Однажды Джек повел нас с Люком в гости к Гейджу и Либерти в район Тэнглвуд, поплавать и расслабиться, а заодно помочь брату с трехметровой плоскодонкой, которую они строили в гараже для одиннадцатилетней сестры Либерти — Каррингтон. Гейдж помогал ей строить маленькую лодку, но они нуждались в дополнительной паре рук, чтобы доделать работу.
Тэнглвуд находился рядом с Галереей. Жилые участки в этом районе были меньше чем в Ривер-Оукс, а главный проспект был засажен виргинскими дубами, чередующимися с широкими тропинками и скамьями.
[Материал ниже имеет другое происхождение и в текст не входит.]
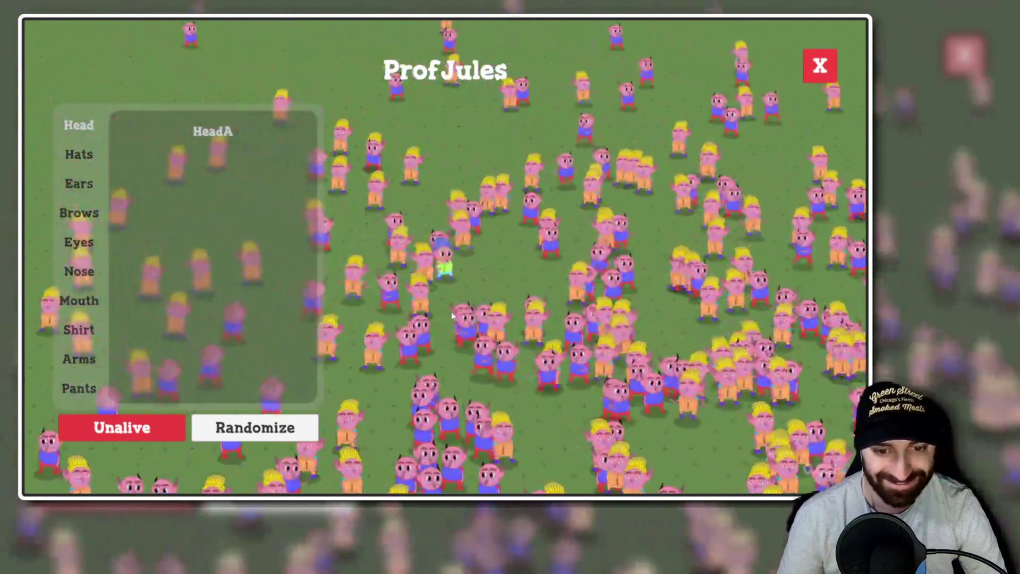
{"action": "left_click", "coordinate": [450, 310]}
{"action": "left_click", "coordinate": [450, 310]}
{"action": "left_click", "coordinate": [450, 310]}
Гейдж и Либерти купили здание под снос: один из последних немногочисленных рассыпающихся домов пятидесятых годов в стиле 'беспорядочно построенных ранчо', и переделали в особняк в европейском стиле из известняка и штукатурки, с черной шиферной крышей. Вход представлял собой двухэтажную ротонду с винтовой лестницей и балюстрадой из кованого железа, и еще больше кованого железа было на круглом балконе на уровне второго этажа. Все выдержано в спокойной, приятной текстуре и состарено, как если бы это был вековой дом.
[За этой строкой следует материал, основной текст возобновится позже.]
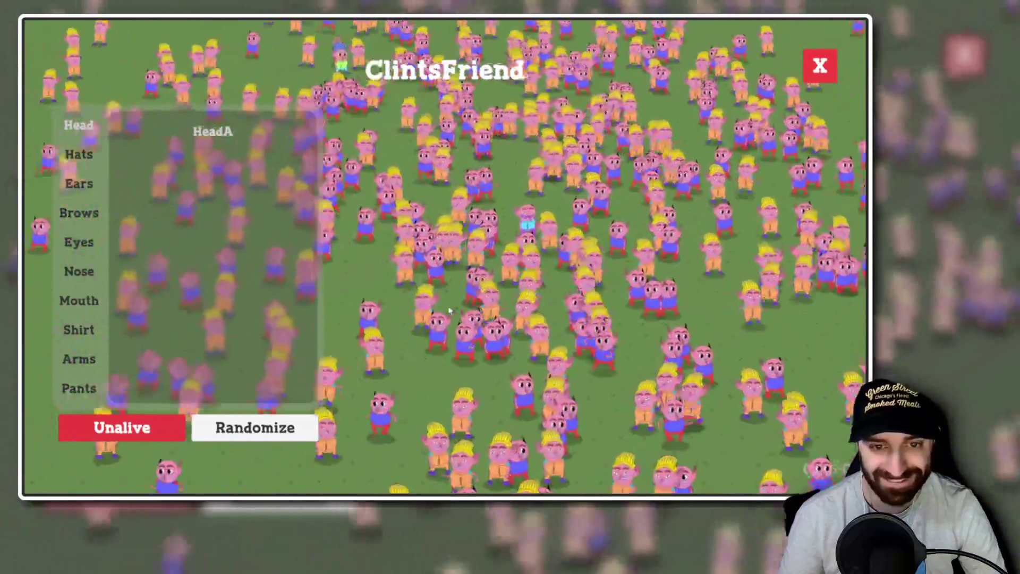
{"action": "left_click", "coordinate": [450, 310]}
{"action": "left_click", "coordinate": [449, 310]}
{"action": "left_click", "coordinate": [449, 311]}
{"action": "left_click", "coordinate": [450, 311]}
Либерти встретила нас у дверей. Ее волосы были собраны в 'конский хвост', стройная, но пышная фигура была облачена в изящный черный купальник и пару потертых шорт из хлопчатобумажной ткани. На ногах были сандалии, украшенные расшитыми блестками и искусственными цветами. Либерти обладала интересным качеством, которое я могла бы описать только как целительная близость, своего рода проницательная, замечательная душевность.
— Мне нравятся ваши туфли, — сказала я.
Либерти обняла меня, как будто я была старым другом семьи.
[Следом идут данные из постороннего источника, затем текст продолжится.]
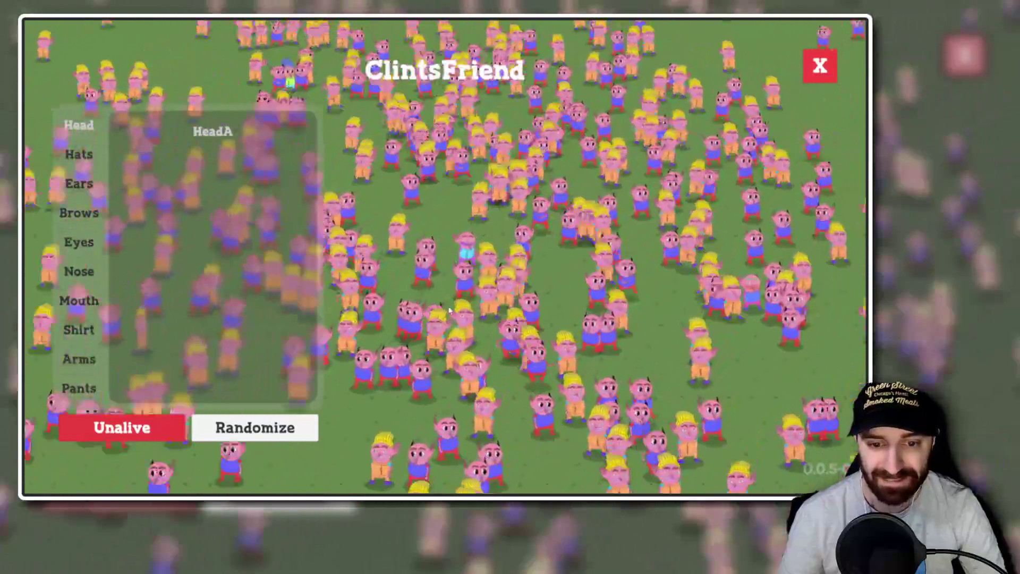
{"action": "left_click", "coordinate": [450, 310]}
{"action": "left_click", "coordinate": [449, 311]}
{"action": "left_click", "coordinate": [449, 310]}
{"action": "left_click", "coordinate": [449, 310]}
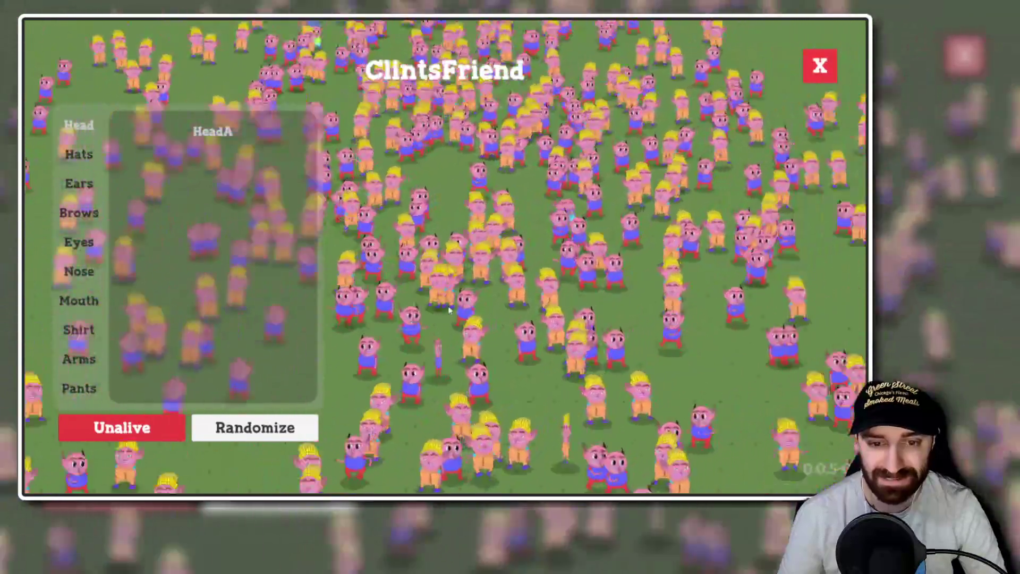
{"action": "left_click", "coordinate": [449, 310]}
{"action": "left_click", "coordinate": [449, 310]}
{"action": "left_click", "coordinate": [449, 310]}
{"action": "left_click", "coordinate": [449, 310]}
— Каррингтон сделала их для меня в летнем лагере. Вы еще не видели ее. — Она стала на носочки, чтобы поцеловать Джека в щеку. — Привет, незнакомец. Не так часто увидишь тебя в последнее время.
Он усмехнулся Либерти, держа Люка на своем плече:
— Весь в заботах.
— Ну что ж, это хорошо. Все что угодно, лишь бы это держало тебя подальше от неприятностей. — Она взяла у него ребенка и обняла его. — Так быстро забывается, какие они крохотные вначале. Он восхитителен, Элла.
— Спасибо. — Я покраснела от гордости, как будто Люк был моим ребенком, а не Тары.
Две фигуры появились в холле — высокий черноволосый Гейдж и юная белокурая Каррингтон. Девочка была совсем непохожа на Либерти, наверное, они были сестрами лишь наполовину.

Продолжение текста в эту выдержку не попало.